Urge incontinence can be strongly associated with anxiety and stress as well; it can also occur because of habits like going “just in case”, as you leave home, the gym or the office. This requires a thorough psychosocial assessment to look at distress factors that may be contributing to tension in the pelvic floor and troublesome toileting habits.
Post-void dribble is the loss of urine within the first few minutes of leaving the toilet. This can be due to incomplete emptying (rushing to void), or pelvic floor tension.
Pain with intercourse can occur during an erection or after ejaculation. Generalized pain symptoms in the testicles, penis or perineum are strongly associated with tension in the pelvic floor muscles. Tension in the pelvic floor muscles can also sensitize the nerves that travel through the pelvic floor; this is called pudendal neuralgia. Muscle tension throughout the lower spine and pelvic girdle may also refer to the spine, perineum or pelvic floor.
This suggests that men require a thorough musculoskeletal examination including the low back, hips, pelvis and pelvic floor.
Experts in the urology field will readily say that the prostate has been “framed” and is often blamed for musculoskeletal pain in the pelvic floor. Tension in the pelvic floor and pelvic girdle will cause prostate symptoms such as:
This area of physiotherapy has been poorly studied and recognized in the male population. Women are much more likely to be treated for pelvic pain conditions and incontinence; however, men are rarely screened for these problems, and are less likely to discuss them with their primary care provider.

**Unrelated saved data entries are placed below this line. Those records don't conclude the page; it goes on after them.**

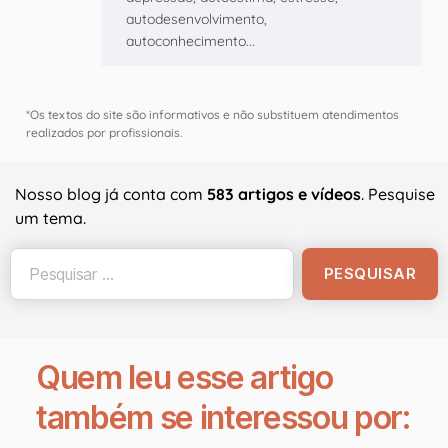
autodesenvolvimento,
autoconhecimento...
*Os textos do site são informativos e não substituem atendimentos
realizados por profissionais.
Nosso blog já conta com
583 artigos e vídeos
. Pesquise
um tema.
Quem leu esse artigo
também se interessou por: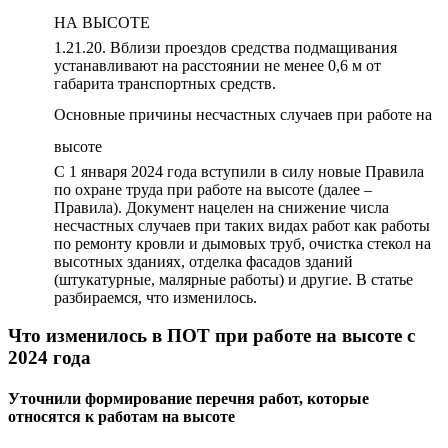
НА ВЫСОТЕ
1.21.20. Вблизи проездов средства подмащивания
устанавливают на расстоянии не менее 0,6 м от
габарита транспортных средств.
Основные причины несчастных случаев при работе на
высоте
С 1 января 2024 года вступили в силу новые Правила
по охране труда при работе на высоте (далее –
Правила). Документ нацелен на снижение числа
несчастных случаев при таких видах работ как работы
по ремонту кровли и дымовых труб, очистка стекол на
высотных зданиях, отделка фасадов зданий
(штукатурные, малярные работы) и другие. В статье
разбираемся, что изменилось.
Что изменилось в ПОТ при работе на высоте с
2024 года
Уточнили формирование перечня работ, которые
относятся к работам на высоте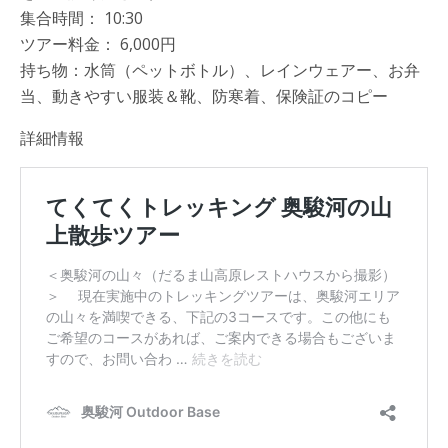
集合時間： 10:30
ツアー料金： 6,000円
持ち物：水筒（ペットボトル）、レインウェアー、お弁
当、動きやすい服装＆靴、防寒着、保険証のコピー
詳細情報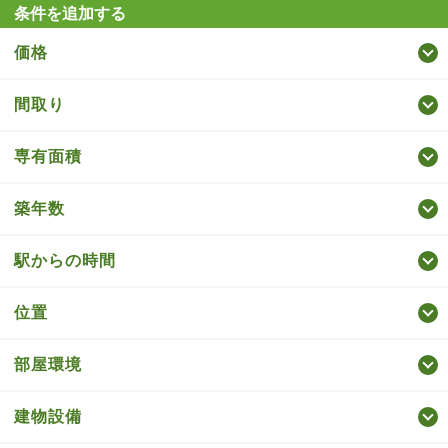
条件を追加する
価格
間取り
専有面積
築年数
駅からの時間
位置
部屋環境
建物設備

Physiotherapy has been recognized as an important component for treating painful bladder symptoms in both men and women. Again, the contribution of pelvic floor problems to urological pain conditions in men has been poorly understood in the past. This is changing quickly with the development of pelvic health physiotherapy.

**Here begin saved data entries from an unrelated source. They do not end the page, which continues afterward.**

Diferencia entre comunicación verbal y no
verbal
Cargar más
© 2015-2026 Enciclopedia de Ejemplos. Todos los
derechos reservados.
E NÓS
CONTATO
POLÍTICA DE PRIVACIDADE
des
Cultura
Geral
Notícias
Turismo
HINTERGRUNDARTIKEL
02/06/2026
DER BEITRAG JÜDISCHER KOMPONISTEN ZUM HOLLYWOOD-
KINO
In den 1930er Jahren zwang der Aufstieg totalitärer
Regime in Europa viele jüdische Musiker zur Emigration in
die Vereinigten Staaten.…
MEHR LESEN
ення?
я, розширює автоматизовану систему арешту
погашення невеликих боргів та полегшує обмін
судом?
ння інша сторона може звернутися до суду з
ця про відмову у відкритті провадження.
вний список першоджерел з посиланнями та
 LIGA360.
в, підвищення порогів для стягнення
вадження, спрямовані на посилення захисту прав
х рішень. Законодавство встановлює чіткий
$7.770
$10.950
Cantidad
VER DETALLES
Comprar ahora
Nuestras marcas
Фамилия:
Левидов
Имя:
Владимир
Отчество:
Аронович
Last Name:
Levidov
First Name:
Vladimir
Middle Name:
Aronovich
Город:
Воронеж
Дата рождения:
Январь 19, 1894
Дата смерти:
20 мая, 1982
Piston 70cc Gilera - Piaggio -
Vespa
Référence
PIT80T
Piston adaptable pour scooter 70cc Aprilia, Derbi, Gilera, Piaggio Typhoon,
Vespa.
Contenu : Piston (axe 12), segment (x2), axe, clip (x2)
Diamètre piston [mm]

A pelvic health physiotherapist will assess all the contributions to pain and incontinence including musculoskeletal problems in the hips and low back, tension in the pelvic floor muscles and weakness of the pelvic floor muscles. Tension needs to be addressed before strength problems can be properly trained.

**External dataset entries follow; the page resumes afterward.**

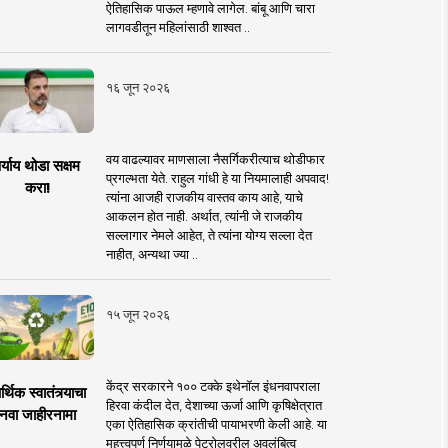
ऐतिहासिक पाऊल म्हणावे लागेल. बांबू आणि चारा
लागवडीतून महिलांसाठी शाश्वत ..
१६ जून २०२६
वय वाढल्यावर माणसाला नैसर्गिकरीत्याच थोडीफार
र्याय थोडा सक्षम
प्रगल्भता येते. राहुल गांधी हे या नियमालाही अपवाद!
करा!
त्यांना आजही राजकीय वास्तव काय आहे, याचे
आकलन होत नाही. अर्थात, त्यांनी जे राजकीय
सल्लागार नेमले आहेत, ते त्यांना योग्य सल्ला देत
नाहीत, अन्यथा ज्या ..
१५ जून २०२६
केंद्र सरकारने १०० टक्के इथेनॉल इंधनवापराला
्थिक स्वातंत्र्याचा
हिरवा कंदील देत, देशाच्या ऊर्जा आणि कृषिक्षेत्रात
नवा जाहीरनामा
एका ऐतिहासिक क्रांतीची पायाभरणी केली आहे. या
महत्त्वपूर्ण निर्णयामुळे पेट्रोलवरील अवलंबित्व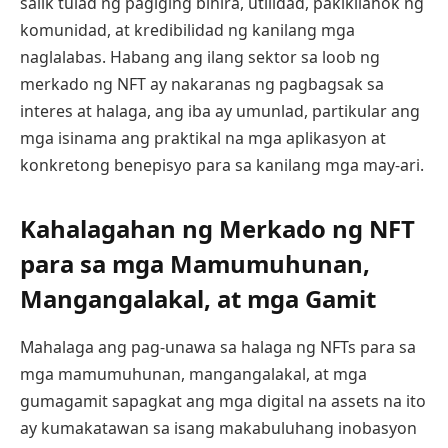
salik tulad ng pagiging bihira, utilidad, pakikilahok ng
komunidad, at kredibilidad ng kanilang mga
naglalabas. Habang ang ilang sektor sa loob ng
merkado ng NFT ay nakaranas ng pagbagsak sa
interes at halaga, ang iba ay umunlad, partikular ang
mga isinama ang praktikal na mga aplikasyon at
konkretong benepisyo para sa kanilang mga may-ari.
Kahalagahan ng Merkado ng NFT
para sa mga Mamumuhunan,
Mangangalakal, at mga Gamit
Mahalaga ang pag-unawa sa halaga ng NFTs para sa
mga mamumuhunan, mangangalakal, at mga
gumagamit sapagkat ang mga digital na assets na ito
ay kumakatawan sa isang makabuluhang inobasyon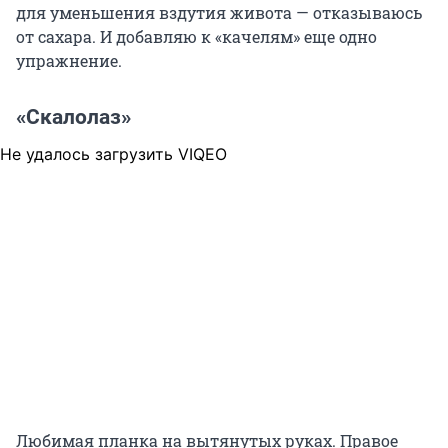
для уменьшения вздутия живота — отказываюсь
от сахара. И добавляю к «качелям» еще одно
упражнение.
«Скалолаз»
Не удалось загрузить VIQEO
Любимая планка на вытянутых руках. Правое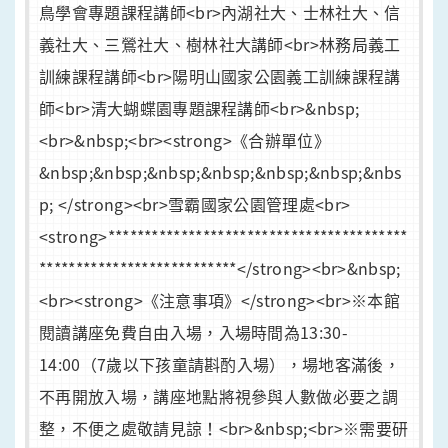
鳥學會專題課程講師<br>內湖社大、士林社大、信
義社大、三鶯社大、樹林社大講師<br>林務局義工
訓練課程講師<br>陽明山國家公園義工訓練課程講
師<br>清大蝴蝶園專題課程講師<br>&nbsp;
<br>&nbsp;<br><strong>《合辦單位》
&nbsp;&nbsp;&nbsp;&nbsp;&nbsp;&nbsp;&nbs
p; </strong><br>雪霸國家公園管理處<br>
<strong>*****************************************
***************************</strong><br>&nbsp;
<br><strong>《注意事項》</strong><br>※本館
閱讀講座免費自由入場，入場時間為13:30-
14:00（7歲以下孩童請斟酌入場），場地客滿後，
不再開放入場，講座地點將視參與人數做必要之調
整，不便之處敬請見諒！<br>&nbsp;<br>※需要研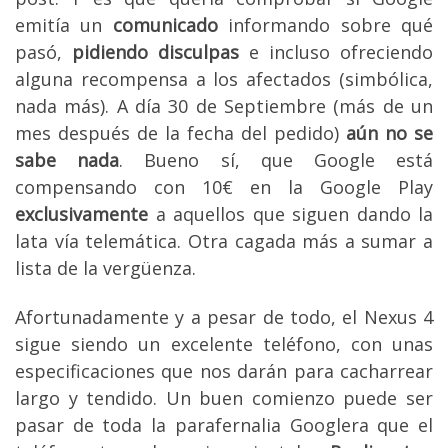
emitía un
comunicado
informando sobre qué
pasó,
pidiendo disculpas
e incluso ofreciendo
alguna recompensa a los afectados (simbólica,
nada más). A día 30 de Septiembre (más de un
mes después de la fecha del pedido)
aún no se
sabe nada
. Bueno sí, que Google está
compensando con 10€ en la Google Play
exclusivamente
a aquellos que siguen dando la
lata vía telemática. Otra cagada más a sumar a
lista de la vergüenza.
Afortunadamente y a pesar de todo, el Nexus 4
sigue siendo un
excelente teléfono, con unas
especificaciones que nos darán para cacharrear
largo y tendido. Un buen comienzo puede ser
pasar de toda la parafernalia Googlera que el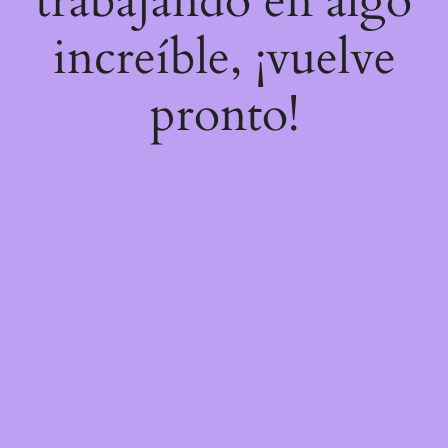
trabajando en algo
increíble, ¡vuelve
pronto!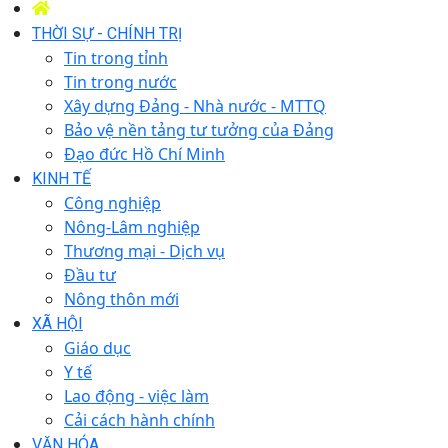
THỜI SỰ - CHÍNH TRỊ
Tin trong tỉnh
Tin trong nước
Xây dựng Đảng - Nhà nước - MTTQ
Bảo vệ nền tảng tư tưởng của Đảng
Đạo đức Hồ Chí Minh
KINH TẾ
Công nghiệp
Nông-Lâm nghiệp
Thương mại - Dịch vụ
Đầu tư
Nông thôn mới
XÃ HỘI
Giáo dục
Y tế
Lao động - việc làm
Cải cách hành chính
VĂN HÓA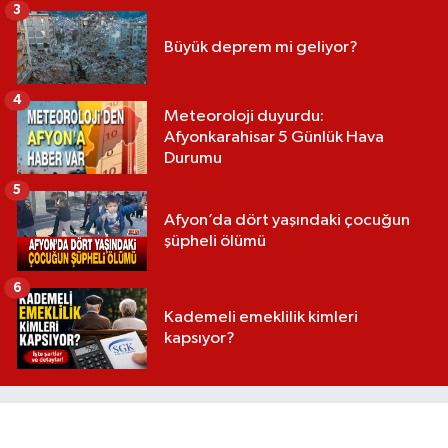
3
Büyük deprem mi geliyor?
4
Meteoroloji duyurdu:
Afyonkarahisar 5 Günlük Hava
Durumu
5
Afyon’da dört yaşındaki çocuğun
şüpheli ölümü
6
Kademeli emeklilik kimleri
kapsıyor?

A sensitive nervous system is highly correlated with pelvic pain; physiotherapists should use a biopsychosocial perspective with all pelvic pain conditions, looking for distress markers such as:
A thorough program addressing all the factors that are driving the pelvic pain condition should be addressed by the physiotherapist, with referral to an inter-disciplinary team as needed.
Pelvic pain is a highly treatable condition when addressed from a whole person perspective. Looking at all the social, physical and distress factors will help the therapist and patient to get to the bottom of the pain problem.
Pelvic floor physiotherapy is very successful in resolving issues with incontinence, both stress and urge incontinence, as well as post-void dribble.
An internal exam is an integral part of treatment of pelvic floor problems. It is not mandatory and much can be accomplished with even a good external exam that takes the pelvic floor into consideration. However, an internal exam is the gold standard.
Men who sit for prolonged periods of time, endurance athletes, cross-fit athletes, and men with stress-driven problems often end up with pelvic floor problems that need to be addressed with pelvic floor physiotherapy.
Don’t suffer silently! Don’t suffer alone!
Physiotherapy for men’s health problems are a crucial step in recovering function and quality of life.